"The greatest accomplishment is not in never falling, but in rising again after you fall." - Vince Lombardi

Tuesday, December 11, 2007

Day 92 - Raiden's Chocolate Granola Bars

I mentioned yesterday that I spent some time Sunday making my power/protein granola bars. This time they turned out better than the batch before as I made a few changes. I think that the recipe might be ready for sharing.

Granola:
4 cups oats
1/2 cup wheat bran
1/4 cup flax seed
1/4 cup almonds (chopped)
1/4 cup pumpkin seeds
1/2 cup natural honey (heated)
1/2 cup applesauce (unsweetened)

Batter:
8 scoops chocolate protein powder
1/2 cup water
1/2 cup wheat bran
1/2 cup raisins
1/2 cup cranberries (dried)
3/4 cup egg whites (approx 5)
1 tbsp natural peanut butter (heated)

1. Mix dry ingredients for granola in a large bowl.
2. Mix heated honey and applesauce together
3. Drizzle honey and applesauce mixture over dry granola mixture and mix well to evenly coat
4. Spread granola mixture on a cookie tray lined with parchment paper (or waxed paper)
5. Bake at 325F for 30 min or more (until nice and toasty), mixing and stirring around at intervals of 10 min. to prevent outside portions from burning

While granola is baking:
6. In a separate mixing bowl, add water to protein powder and wheat bran mixture until it's close to a cake batter mixture consistency (hand stir with wooden spoon)
7. Add egg whites, cranberries, and raisins and mix well
8. Slowly add heated peanut butter and mix well.

9. Once granola is nice and toasty, mix it with the protein "batter" to coat the granola.
10. Lighty spread this mixture into either a 8x13 pan (thick bars) or two 9x9in pans (thinner) lined with parchment paper (or waxed paper). Spread it just so it reaches the edges of the pans and DON'T press it, just make it so it has a general uniform height. There needs to be spaces in the mixture to get a nice even texture
11. Bake at 325 for another 25-30 min.
12. Let stand to cool and then remove from pans
13. Cut into bars of desired size
14. Store in airtight container and enjoy!

According to fitday, the total batch is approx:
3746 calories, 31/51/18 protein/carbs/fat 287g protein, 564g carbs, 73g fat

I cut mine into 12 bars which yields 312 cal/bar, 23.9g protein, 47g carbs (7.8g fiber), 6g fat, <1g saturated

15 bars would give you 250 cals/bar, 16 would give you 234 cals/bar.

The protein content will of course depend on your protein powder (fitday uses 25g/ scoop). The carbs are split about 50/50 complex (oats, bran, and nuts)/simple (applesauce, honey, raisins, cranberries).

Some changes you can make to this are fairly simple.

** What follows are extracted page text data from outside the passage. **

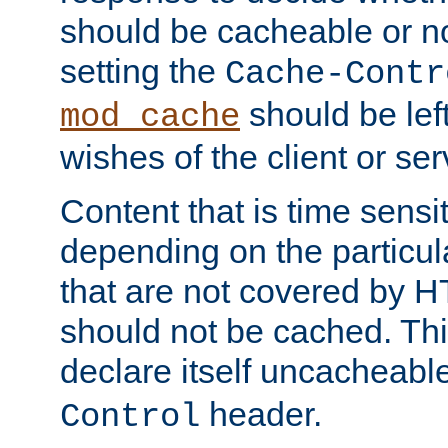
should be cacheable or no
setting the
Cache-Contr
should be lef
mod_cache
wishes of the client or se
Content that is time sensi
depending on the particul
that are not covered by H
should not be cached. Thi
declare itself uncacheabl
header.
Control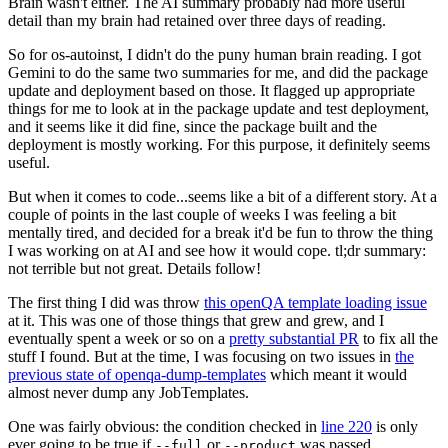
Brain wasn't either. The AI summary probably had more useful
detail than my brain had retained over three days of reading.
So for os-autoinst, I didn't do the puny human brain reading. I got
Gemini to do the same two summaries for me, and did the package
update and deployment based on those. It flagged up appropriate
things for me to look at in the package update and test deployment,
and it seems like it did fine, since the package built and the
deployment is mostly working. For this purpose, it definitely seems
useful.
But when it comes to code...seems like a bit of a different story. At a
couple of points in the last couple of weeks I was feeling a bit
mentally tired, and decided for a break it'd be fun to throw the thing
I was working on at AI and see how it would cope. tl;dr summary:
not terrible but not great. Details follow!
The first thing I did was throw
this openQA template loading issue
at it. This was one of those things that grew and grew, and I
eventually spent a week or so on a
pretty substantial PR
to fix all the
stuff I found. But at the time, I was focusing on two issues in
the
previous state of openqa-dump-templates
which meant it would
almost never dump any JobTemplates.
One was fairly obvious: the condition checked in
line 220
is only
ever going to be true if
or
was passed.
--full
--product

Up the protein with an extra scoop of protein powder and egg whites.
Lower the fat: drop the peanut butter (I didn't find it added much taste)
Raise the fat: add 1/4 cup of walnuts or pecans
Lower the sugar: swap out some applesauce for the honey
Chewier and more complex carbs: more oats

Anyway, if you do make them, let me know and if you have any suggestions for improving them, let me know as well! I like the taste, but that's me. I'd like to know what others think.

Today's pics:

Day 92

5 comments:

Adam Waters said...

Hi Raiden, check my Day 397 blog post. If you want in post a comment there and you'll be good to go. Shred hard!
Adam

Otter Christy said...

I completely admire that you cook your own granola bars. This one recipe is more cooking than I've done in an entire year. lol But I'm growing and changing who knows what the future holds. :) In my mind this is a very exotic endeavor like ironing. You write very exact instructions. I almost feel like if I did have things like wax paper and a wooden spoon that I could actually make this. Really cool.

Luis said...

Thank you very much for the comment I will I WILL.....:) I am so exited.
You are looking great!!!!!!
Those abs.... those abs.... They are coming out :0 :)

Raiden said...

Adam, I'm in like flynn

Christy, I basically wrote the recipe as I recollected how I went about making them, so I guess my recipe is more like a story than a recipe! You don't necessarily need a wooden spoon, but the protein batter can get thick and hard like cement until you add the egg whites and enough water. You don't need wax paper either, you can either Pam spray the pan or grease it/brush with olive oil. The parchment paper makes it easy to clean and doesn't stick, so eliminates the need of adding more fat in the spray or grease.

Yes, I find ironing very exotic myself. I partake in it on the very rare occassion that my only clean dress shirt is wrinkled beyond recognition as an article of clothing.

Luis, I'm working on the abs, but it might be a while for they really come out! Gotta build them up and trim the fat! Good luck in your daily accountability!

KaliLilla.com said...

Thanks for the recipe. You'll have to post a pic of your next batch!